Start by mapping out your process and identifying tasks by two factors: how often they happen and how much risk they carry. High-frequency, low-risk tasks are perfect for full automation (like data entry from standard invoices, sending routine emails, or updating spreadsheets).

Low-frequency, high-risk tasks need human review (like approving large payments, handling unusual vendor requests, or resolving complex disputes).

For medium cases, you can use confidence scores. If the AI is 95% confident it matched the invoice correctly, auto-process it. If it's only 70% confident, flag it for human review.

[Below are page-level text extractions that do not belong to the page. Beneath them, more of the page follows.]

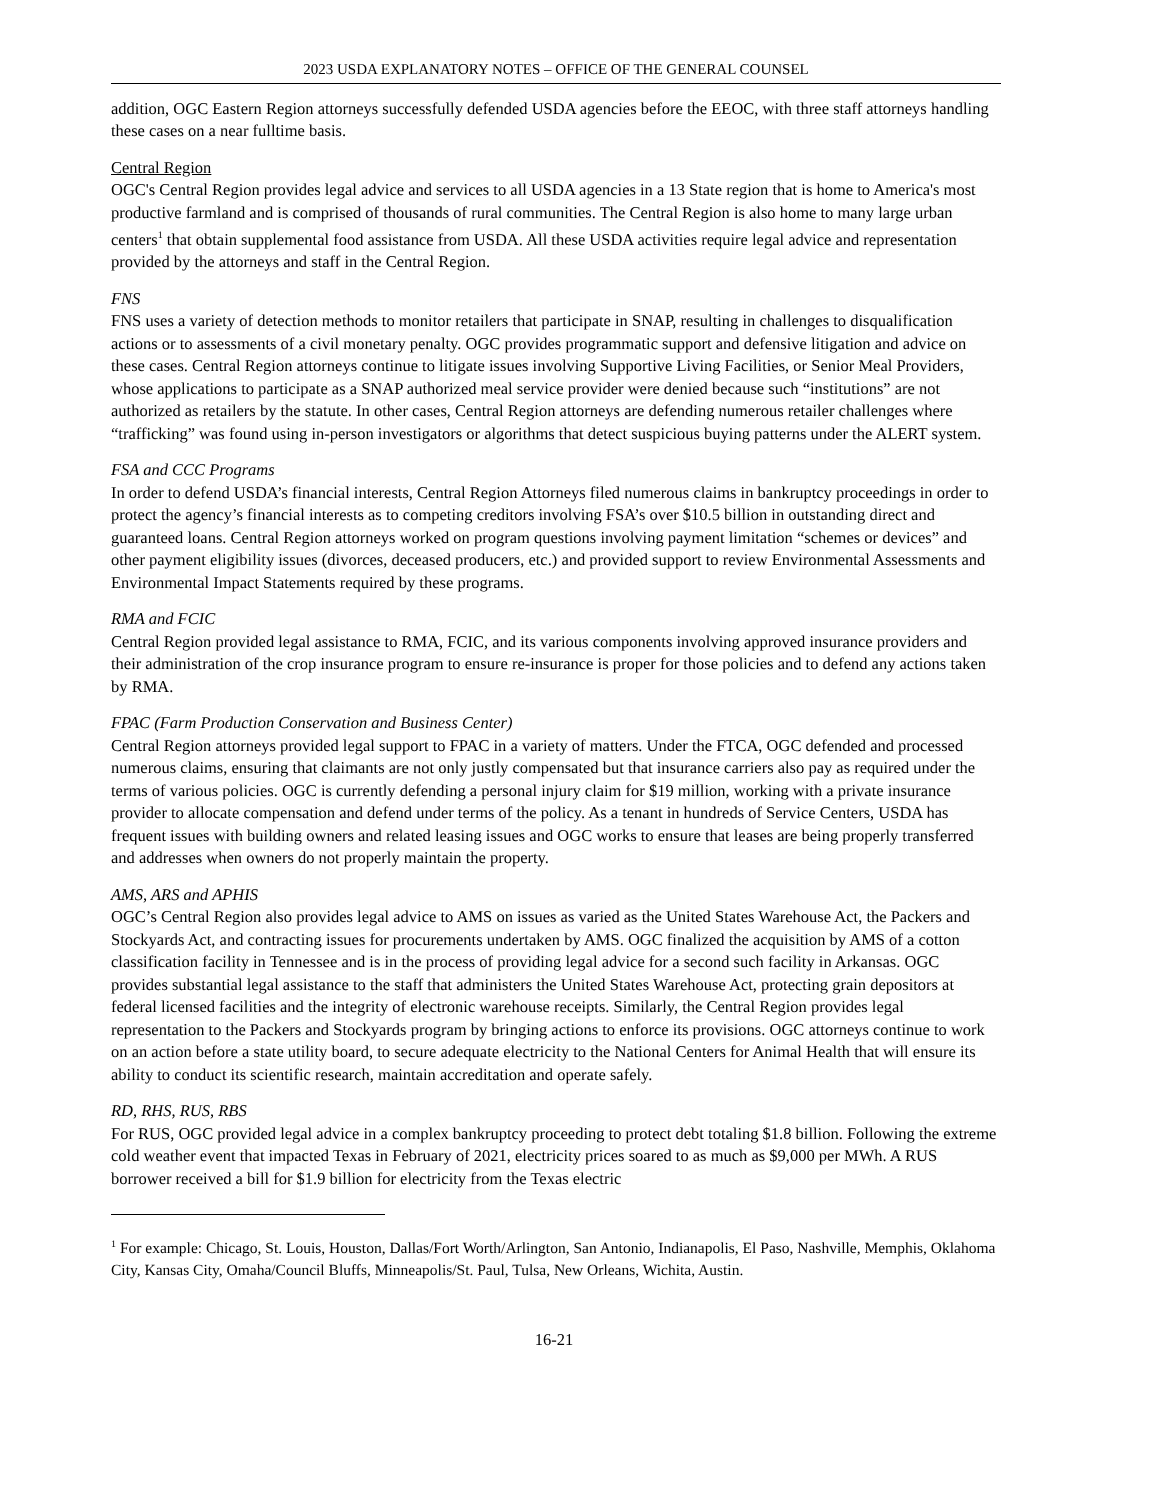2023 USDA EXPLANATORY NOTES – OFFICE OF THE GENERAL COUNSEL
addition, OGC Eastern Region attorneys successfully defended USDA agencies before the EEOC, with three staff attorneys handling these cases on a near fulltime basis.
Central Region
OGC's Central Region provides legal advice and services to all USDA agencies in a 13 State region that is home to America's most productive farmland and is comprised of thousands of rural communities. The Central Region is also home to many large urban centers<sup>1</sup> that obtain supplemental food assistance from USDA. All these USDA activities require legal advice and representation provided by the attorneys and staff in the Central Region.
FNS
FNS uses a variety of detection methods to monitor retailers that participate in SNAP, resulting in challenges to disqualification actions or to assessments of a civil monetary penalty. OGC provides programmatic support and defensive litigation and advice on these cases. Central Region attorneys continue to litigate issues involving Supportive Living Facilities, or Senior Meal Providers, whose applications to participate as a SNAP authorized meal service provider were denied because such “institutions” are not authorized as retailers by the statute. In other cases, Central Region attorneys are defending numerous retailer challenges where “trafficking” was found using in-person investigators or algorithms that detect suspicious buying patterns under the ALERT system.
FSA and CCC Programs
In order to defend USDA’s financial interests, Central Region Attorneys filed numerous claims in bankruptcy proceedings in order to protect the agency’s financial interests as to competing creditors involving FSA’s over $10.5 billion in outstanding direct and guaranteed loans. Central Region attorneys worked on program questions involving payment limitation “schemes or devices” and other payment eligibility issues (divorces, deceased producers, etc.) and provided support to review Environmental Assessments and Environmental Impact Statements required by these programs.
RMA and FCIC
Central Region provided legal assistance to RMA, FCIC, and its various components involving approved insurance providers and their administration of the crop insurance program to ensure re-insurance is proper for those policies and to defend any actions taken by RMA.
FPAC (Farm Production Conservation and Business Center)
Central Region attorneys provided legal support to FPAC in a variety of matters. Under the FTCA, OGC defended and processed numerous claims, ensuring that claimants are not only justly compensated but that insurance carriers also pay as required under the terms of various policies. OGC is currently defending a personal injury claim for $19 million, working with a private insurance provider to allocate compensation and defend under terms of the policy. As a tenant in hundreds of Service Centers, USDA has frequent issues with building owners and related leasing issues and OGC works to ensure that leases are being properly transferred and addresses when owners do not properly maintain the property.
AMS, ARS and APHIS
OGC’s Central Region also provides legal advice to AMS on issues as varied as the United States Warehouse Act, the Packers and Stockyards Act, and contracting issues for procurements undertaken by AMS. OGC finalized the acquisition by AMS of a cotton classification facility in Tennessee and is in the process of providing legal advice for a second such facility in Arkansas. OGC provides substantial legal assistance to the staff that administers the United States Warehouse Act, protecting grain depositors at federal licensed facilities and the integrity of electronic warehouse receipts. Similarly, the Central Region provides legal representation to the Packers and Stockyards program by bringing actions to enforce its provisions. OGC attorneys continue to work on an action before a state utility board, to secure adequate electricity to the National Centers for Animal Health that will ensure its ability to conduct its scientific research, maintain accreditation and operate safely.
RD, RHS, RUS, RBS
For RUS, OGC provided legal advice in a complex bankruptcy proceeding to protect debt totaling $1.8 billion. Following the extreme cold weather event that impacted Texas in February of 2021, electricity prices soared to as much as $9,000 per MWh. A RUS borrower received a bill for $1.9 billion for electricity from the Texas electric
<sup>1</sup> For example: Chicago, St. Louis, Houston, Dallas/Fort Worth/Arlington, San Antonio, Indianapolis, El Paso, Nashville, Memphis, Oklahoma City, Kansas City, Omaha/Council Bluffs, Minneapolis/St. Paul, Tulsa, New Orleans, Wichita, Austin.
16-21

Zamp addresses this by letting you configure these rules flexibly in the Knowledge Base without writing code. You can say "auto-approve invoices under $1,000 that exactly match purchase orders" and "flag for review anything that doesn't match or is over $1,000."

As you see what gets flagged, you can adjust your thresholds. Zamp's dashboard shows you how many items are being auto-processed versus flagged, so you can find the right balance between automation and oversight for your specific needs.

Does Human-in-the-Loop mean constant monitoring?

No. The system processes hundreds or thousands of items silently in the background, and your team only sees the handful that need attention.

For instance, your AP team might process 1,000 invoices per month, but only review the 50 that have issues. Instead of drowning in routine work, they focus their expertise on the situations that actually benefit from human judgment.

Most HITL systems also batch reviews, so you can set aside time blocks to review flagged items rather than getting interrupted constantly.

What skills does my team need to work effectively in a Human-in-the-Loop system?

Your team needs to shift from doing routine tasks to making judgment calls and handling exceptions. Instead of manually entering every invoice, they're reviewing flagged items and making approval decisions.

This requires understanding the business rules, knowing when something looks wrong, and being able to investigate issues. For example, instead of "copy this invoice data into the system," the work becomes "review this invoice that didn't match the purchase order and decide if we should pay it."

The good news is these are the more interesting, higher-value tasks that require actual thinking rather than repetitive data entry. Most teams find this shift more engaging and satisfying than manual processing.